Richard flexed his mental muscles. There had been a time, when he was first discovering his abilities, that he could only lift a few small objects at a time, but that was a long time ago. He effortlessly threw the men backward. They scattered like bowling pins as they went rolling down the street. Up on the awning, the heroic waitress wailed in despair.
Enough,
Richard thought. They had done what they had come to do. Now he just wanted to get out of here.
Where’s our ride?
As if on cue, a sleek black Porsche came speeding onto the scene from the opposite direction of the cops. The sports car pulled up to the curb. The passenger side door swung open. The young Goth chick, Evee Borland, called out to the two men. “You guys done here?”
Richard questioned Yul with a look.
“He’s toast,” the other man said, referring to Calabria.
“And the nanites?” Richard asked.
“Nothing but slag.”
That was good enough for Richard. They piled into the Porsche, which drove up onto the sidewalk to execute a tight U-turn before accelerating back toward their safe house in Trastevere. Police cars and fire trucks, their emergency lights flashing, raced past them as they left the cardinal’s scorched ashes behind. Richard slumped back into the passenger seat while Nicole and Yul congratulated themselves on the success of their mission. They had been shadowing Calabria for hours, with the help, ironically enough, of a clairvoyant nun who was one of the original 4400, just waiting for their designated target to leave the safety of the Vatican. Tonight all their efforts had paid off.
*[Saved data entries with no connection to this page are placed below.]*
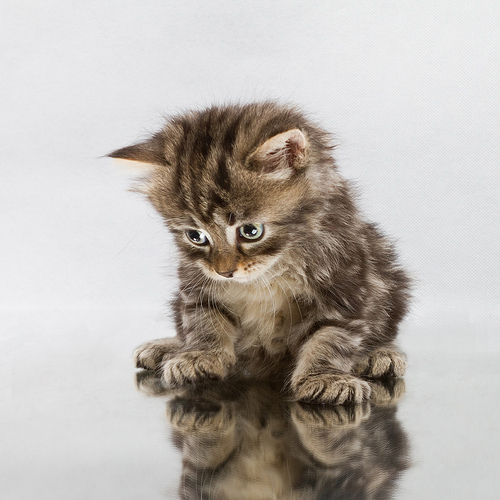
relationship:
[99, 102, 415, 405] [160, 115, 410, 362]
cat has fur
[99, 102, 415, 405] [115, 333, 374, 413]
cat has paws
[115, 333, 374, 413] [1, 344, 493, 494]
paws on table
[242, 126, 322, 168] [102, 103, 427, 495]
ear of cat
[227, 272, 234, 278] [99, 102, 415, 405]
nostril of cat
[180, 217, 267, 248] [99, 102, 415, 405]
eyes of cat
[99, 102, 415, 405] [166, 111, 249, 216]
cat has stripes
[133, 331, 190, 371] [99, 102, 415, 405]
leg of cat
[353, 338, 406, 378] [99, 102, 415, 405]
leg of cat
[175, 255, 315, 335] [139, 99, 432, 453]
whiskers on cat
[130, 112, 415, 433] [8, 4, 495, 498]
cat on picture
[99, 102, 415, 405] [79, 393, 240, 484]
cat in table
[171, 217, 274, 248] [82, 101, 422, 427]
eyes on cat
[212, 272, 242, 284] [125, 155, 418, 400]
mustache on cat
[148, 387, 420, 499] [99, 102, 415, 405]
reflection on cat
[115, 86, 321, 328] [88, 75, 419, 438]
head on cat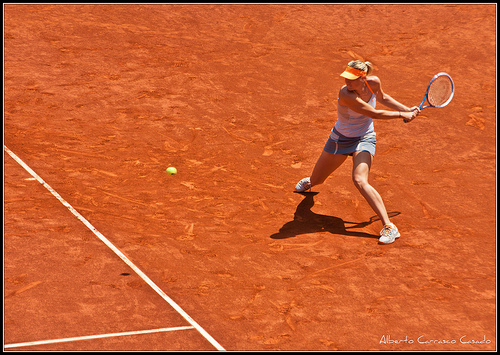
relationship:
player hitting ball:
[293, 58, 421, 245] [165, 163, 178, 178]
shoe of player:
[293, 174, 317, 194] [241, 39, 491, 263]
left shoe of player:
[377, 225, 399, 242] [293, 58, 421, 245]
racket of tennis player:
[403, 69, 456, 122] [262, 47, 416, 254]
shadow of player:
[270, 189, 379, 246] [293, 58, 421, 245]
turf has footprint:
[8, 6, 495, 351] [183, 178, 203, 192]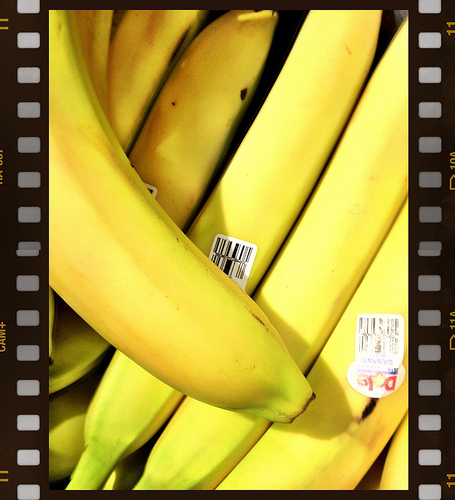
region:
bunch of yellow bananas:
[50, 12, 398, 485]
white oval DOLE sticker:
[343, 351, 405, 402]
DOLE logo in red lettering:
[337, 353, 407, 395]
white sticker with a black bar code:
[203, 229, 264, 287]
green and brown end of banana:
[256, 366, 319, 425]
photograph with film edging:
[4, 8, 453, 495]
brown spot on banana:
[217, 76, 260, 120]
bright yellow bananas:
[53, 18, 391, 470]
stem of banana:
[61, 434, 117, 491]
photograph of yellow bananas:
[52, 21, 405, 479]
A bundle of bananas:
[42, 11, 407, 486]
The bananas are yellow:
[48, 12, 405, 488]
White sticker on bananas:
[349, 317, 407, 397]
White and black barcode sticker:
[205, 233, 260, 289]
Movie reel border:
[3, 0, 452, 491]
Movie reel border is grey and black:
[8, 9, 450, 495]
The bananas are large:
[51, 12, 406, 484]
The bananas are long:
[52, 31, 406, 488]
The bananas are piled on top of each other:
[47, 12, 406, 494]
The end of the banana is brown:
[270, 380, 323, 429]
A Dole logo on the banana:
[355, 371, 399, 390]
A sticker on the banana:
[208, 235, 252, 286]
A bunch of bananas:
[48, 8, 408, 488]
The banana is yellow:
[49, 10, 314, 422]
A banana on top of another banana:
[49, 10, 315, 423]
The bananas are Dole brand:
[50, 9, 407, 488]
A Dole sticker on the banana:
[351, 314, 404, 397]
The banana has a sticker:
[218, 203, 409, 489]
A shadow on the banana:
[263, 309, 351, 435]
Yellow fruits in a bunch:
[47, 11, 407, 489]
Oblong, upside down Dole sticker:
[346, 359, 407, 397]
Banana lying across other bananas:
[47, 8, 315, 426]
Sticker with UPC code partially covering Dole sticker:
[355, 313, 405, 368]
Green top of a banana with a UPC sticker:
[66, 353, 183, 498]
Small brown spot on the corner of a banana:
[236, 84, 249, 101]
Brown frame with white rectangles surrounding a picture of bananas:
[2, 1, 453, 498]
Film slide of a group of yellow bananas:
[0, 0, 454, 497]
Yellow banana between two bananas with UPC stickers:
[131, 9, 407, 488]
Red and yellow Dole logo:
[353, 370, 397, 392]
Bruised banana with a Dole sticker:
[214, 202, 408, 489]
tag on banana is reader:
[209, 222, 264, 299]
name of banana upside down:
[347, 361, 397, 409]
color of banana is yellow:
[73, 237, 297, 412]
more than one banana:
[117, 237, 364, 484]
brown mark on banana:
[211, 78, 276, 118]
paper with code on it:
[349, 312, 405, 374]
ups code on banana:
[208, 242, 242, 294]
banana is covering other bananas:
[66, 106, 318, 432]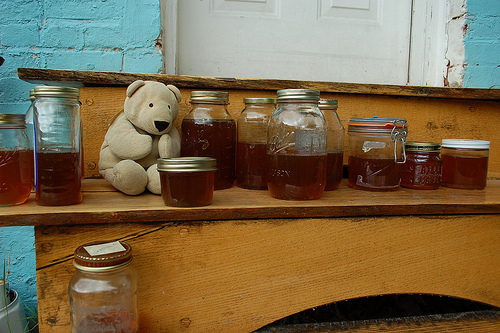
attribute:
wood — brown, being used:
[1, 67, 500, 332]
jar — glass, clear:
[0, 109, 35, 210]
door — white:
[174, 2, 417, 87]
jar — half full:
[31, 84, 84, 208]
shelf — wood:
[0, 178, 498, 228]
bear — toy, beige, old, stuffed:
[97, 79, 182, 195]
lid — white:
[440, 137, 493, 152]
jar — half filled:
[264, 86, 329, 201]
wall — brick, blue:
[1, 1, 498, 331]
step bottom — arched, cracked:
[33, 213, 498, 332]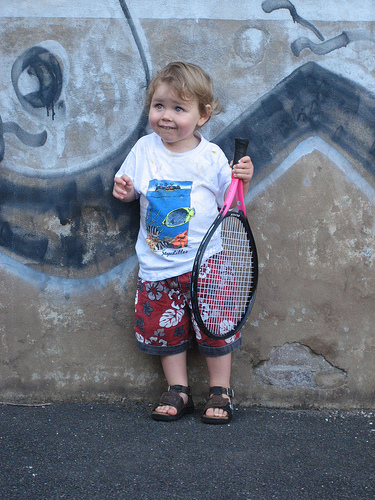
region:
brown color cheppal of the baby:
[145, 379, 246, 428]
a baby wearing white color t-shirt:
[117, 134, 240, 272]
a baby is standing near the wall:
[99, 96, 270, 436]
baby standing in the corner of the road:
[117, 29, 271, 439]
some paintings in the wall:
[248, 14, 363, 237]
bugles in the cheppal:
[226, 387, 238, 397]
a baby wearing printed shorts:
[131, 250, 249, 351]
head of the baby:
[144, 50, 212, 143]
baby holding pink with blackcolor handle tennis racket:
[94, 143, 268, 203]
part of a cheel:
[177, 115, 193, 133]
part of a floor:
[254, 435, 277, 474]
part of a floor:
[236, 434, 272, 489]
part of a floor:
[262, 433, 289, 475]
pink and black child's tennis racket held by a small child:
[190, 136, 259, 339]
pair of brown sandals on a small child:
[151, 384, 236, 424]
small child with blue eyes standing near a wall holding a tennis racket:
[112, 60, 254, 423]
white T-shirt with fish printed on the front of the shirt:
[115, 127, 235, 282]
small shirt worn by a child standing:
[112, 129, 237, 281]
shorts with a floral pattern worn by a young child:
[133, 249, 244, 356]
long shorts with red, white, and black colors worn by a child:
[133, 249, 243, 355]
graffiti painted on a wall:
[0, 0, 373, 288]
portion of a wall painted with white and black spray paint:
[0, 0, 373, 293]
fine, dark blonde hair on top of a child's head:
[147, 60, 223, 119]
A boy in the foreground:
[107, 54, 262, 429]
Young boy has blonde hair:
[129, 60, 226, 121]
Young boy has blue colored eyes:
[148, 95, 187, 118]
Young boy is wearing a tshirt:
[96, 126, 254, 289]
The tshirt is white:
[101, 129, 262, 290]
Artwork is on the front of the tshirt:
[135, 176, 203, 262]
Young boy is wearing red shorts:
[120, 246, 255, 370]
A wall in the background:
[2, 2, 369, 407]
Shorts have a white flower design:
[125, 256, 260, 352]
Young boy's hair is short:
[132, 52, 225, 131]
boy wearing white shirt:
[110, 126, 246, 281]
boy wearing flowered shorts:
[112, 252, 257, 363]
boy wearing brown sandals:
[144, 379, 252, 427]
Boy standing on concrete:
[97, 54, 269, 435]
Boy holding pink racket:
[185, 130, 263, 346]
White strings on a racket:
[226, 269, 245, 290]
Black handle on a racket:
[230, 134, 252, 155]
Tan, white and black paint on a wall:
[18, 151, 79, 290]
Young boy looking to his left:
[132, 56, 222, 149]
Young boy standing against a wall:
[104, 49, 262, 286]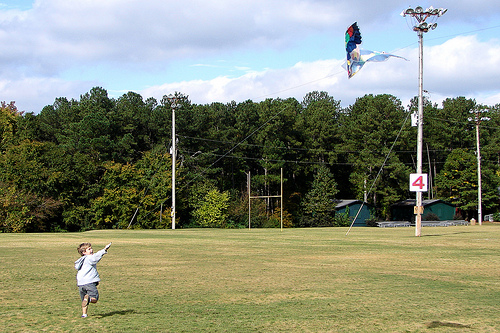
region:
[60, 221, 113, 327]
the boy in the field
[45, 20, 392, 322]
the boy flying the kite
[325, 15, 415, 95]
the kite in the sky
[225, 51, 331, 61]
the clear blue sky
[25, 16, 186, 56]
the clouds in the sky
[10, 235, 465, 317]
the field of grass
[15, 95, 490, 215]
green trees with leaves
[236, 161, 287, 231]
the goal post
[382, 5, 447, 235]
the lights above the field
So why don’t I feel more euphoric?
Richard wondered. His face stung where the Italian girl had scratched him. Unlike his new comrades, he felt more deflated than elated by tonight’s events. Vengeance turned out to have a bitter aftertaste. He couldn’t help remembering that the real Emanuel Calabria had perished along with the insidious invader occupying his body. He wished there was some way to free the innocent victims of the
Marked instead of simply killing them, but, according to Collier, that was not the case. The only way to eliminate the threat of the Marked was killing them along with their hosts. Richard sighed at the bloody road ahead of him.
One down. Six more to go.
M
ARCO POPPED INTO
the morgue—literally.
One minute the tardy genius was nowhere to be seen. The next, he suddenly appeared between Tom and Diana as they waited for him in NTAC’s private medical facility. Floppy brown hair needed combing. Intelligent brown eyes peered out from behind a pair of horn-rimmed black glasses. He wore a tweedy jacket over a faded concert T-shirt. “Sorry I’m late.”
“Marco!” Diana blurted, startled by his abrupt manifestation. She clutched her chest to quiet the racing of her heart. “You know you’re not supposed to do that. Especially not at work.”
The endearingly nerdy analyst had gained the ability to teleport after surviving fifty/fifty. Pretty much everyone at NTAC knew what he could do, but public displays of promicin abilities were strongly discouraged. Diana shook her head in disapproval. Marco knew better than to ’port around like that. What if some higher-up from D.C. was visiting?
“I know,” he admitted. “But it’s just so convenient. And I didn’t want to keep you folks waiting.” He glanced around the sterile, stainless-steel morgue. “So what did I miss?”